The imposter-awslambda.zip file can be deployed to AWS Lambda as normal.


Docker bundles

When deploying using containers, you can add the configuration files into the container image itself.

Creating a container image bundle (automated)

You can create a bundle using the CLI using the imposter bundle command.

Let's assume your configuration sits in a file called some-config.yaml:

$ ls
some-config.yaml

Bundle it:

$ imposter bundle -t docker -o example/mock:v1
DEBU[0000] creating docker bundle /users/person/mock using version 3.33.3
DEBU[0000] engine image '3.33.3' already present
...
Successfully built c791e6281b26
Successfully tagged example/mock:v1
INFO[0000] build process completed
INFO[0000] created docker bundle: example/mock:v1

This command created a container image called example/mock:v1 containing the configuration file and the Imposter mock engine.

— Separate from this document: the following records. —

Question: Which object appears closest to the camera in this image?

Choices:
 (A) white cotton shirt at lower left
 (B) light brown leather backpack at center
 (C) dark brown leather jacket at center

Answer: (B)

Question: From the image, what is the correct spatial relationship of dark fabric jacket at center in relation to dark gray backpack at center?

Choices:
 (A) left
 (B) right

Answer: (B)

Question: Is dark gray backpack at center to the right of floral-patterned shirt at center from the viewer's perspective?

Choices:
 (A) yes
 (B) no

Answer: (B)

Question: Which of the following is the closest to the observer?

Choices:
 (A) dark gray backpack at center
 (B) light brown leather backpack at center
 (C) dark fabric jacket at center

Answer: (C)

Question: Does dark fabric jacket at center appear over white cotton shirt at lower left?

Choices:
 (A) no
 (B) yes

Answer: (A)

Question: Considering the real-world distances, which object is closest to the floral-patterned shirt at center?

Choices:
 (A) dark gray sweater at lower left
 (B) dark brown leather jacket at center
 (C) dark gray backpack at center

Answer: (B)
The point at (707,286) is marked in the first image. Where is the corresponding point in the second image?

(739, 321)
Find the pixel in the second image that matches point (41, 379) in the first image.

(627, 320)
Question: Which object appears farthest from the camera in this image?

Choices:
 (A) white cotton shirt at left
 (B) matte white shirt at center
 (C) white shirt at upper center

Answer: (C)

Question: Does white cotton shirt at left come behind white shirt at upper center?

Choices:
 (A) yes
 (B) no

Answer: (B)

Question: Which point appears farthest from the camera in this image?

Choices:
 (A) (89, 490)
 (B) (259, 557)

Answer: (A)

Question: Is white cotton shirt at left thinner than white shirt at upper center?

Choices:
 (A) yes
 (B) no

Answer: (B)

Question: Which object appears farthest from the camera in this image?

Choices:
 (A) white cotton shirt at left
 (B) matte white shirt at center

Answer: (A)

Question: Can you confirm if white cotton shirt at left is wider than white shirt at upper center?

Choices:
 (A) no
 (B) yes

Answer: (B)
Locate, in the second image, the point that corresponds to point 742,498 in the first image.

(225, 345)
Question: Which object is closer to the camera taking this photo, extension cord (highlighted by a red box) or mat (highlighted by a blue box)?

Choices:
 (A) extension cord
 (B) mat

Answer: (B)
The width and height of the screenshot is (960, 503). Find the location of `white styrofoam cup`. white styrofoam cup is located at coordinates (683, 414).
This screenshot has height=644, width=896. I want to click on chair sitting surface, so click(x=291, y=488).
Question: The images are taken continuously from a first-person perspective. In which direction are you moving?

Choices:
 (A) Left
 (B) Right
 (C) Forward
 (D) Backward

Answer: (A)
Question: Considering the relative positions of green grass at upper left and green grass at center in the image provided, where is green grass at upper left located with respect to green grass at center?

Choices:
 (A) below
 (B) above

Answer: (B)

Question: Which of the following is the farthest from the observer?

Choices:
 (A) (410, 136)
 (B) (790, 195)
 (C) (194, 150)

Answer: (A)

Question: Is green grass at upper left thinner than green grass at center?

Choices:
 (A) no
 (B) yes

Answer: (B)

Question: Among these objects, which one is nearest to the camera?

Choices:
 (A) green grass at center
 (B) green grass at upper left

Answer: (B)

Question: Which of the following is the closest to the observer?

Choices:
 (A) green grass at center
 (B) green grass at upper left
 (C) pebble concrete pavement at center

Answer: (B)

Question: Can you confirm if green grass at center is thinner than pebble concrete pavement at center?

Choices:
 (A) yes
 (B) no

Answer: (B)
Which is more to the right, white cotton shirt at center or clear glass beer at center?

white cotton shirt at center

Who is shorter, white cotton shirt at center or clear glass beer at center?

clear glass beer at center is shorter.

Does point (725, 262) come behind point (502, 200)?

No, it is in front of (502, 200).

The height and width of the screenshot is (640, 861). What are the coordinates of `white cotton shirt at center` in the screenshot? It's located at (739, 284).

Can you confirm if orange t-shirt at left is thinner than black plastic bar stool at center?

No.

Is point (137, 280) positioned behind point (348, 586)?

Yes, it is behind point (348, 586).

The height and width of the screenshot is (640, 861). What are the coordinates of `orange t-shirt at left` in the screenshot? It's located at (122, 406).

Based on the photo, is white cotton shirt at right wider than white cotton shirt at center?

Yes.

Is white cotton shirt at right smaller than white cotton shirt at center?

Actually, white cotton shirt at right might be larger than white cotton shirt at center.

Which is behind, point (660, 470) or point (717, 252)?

This is a standard Docker container image, so you can push it to a registry and run it anywhere Docker runs.

Note The container image in this example is tagged as example/mock:v1 but you can specify any valid container name as the -o NAME option.

Run the container:

$ docker run -it -p 8080:8080 example/mock:v1
...
Loading configuration file: ConfigReference(file=/opt/imposter/config/some-config.yaml, configRoot=/opt/imposter/config)
Mock engine up and running on http://localhost:8080

The mock server is running at http://localhost:8080.

Creating a container image bundle (manual)

Let's assume your configuration sits in a directory called config.

Here is an example Dockerfile:

FROM outofcoffee/imposter

# your custom config
COPY config /opt/imposter/config

Build it:

$ docker build --tag example/mocks .

The container image (example/mocks in this example), can be run with Docker as normal.

$ docker run --rm -it -p 8080:8080 example/mocks

This is a standard Docker container image, so you can push it to a registry and run it anywhere Docker runs.

See the Docker example project for a working example.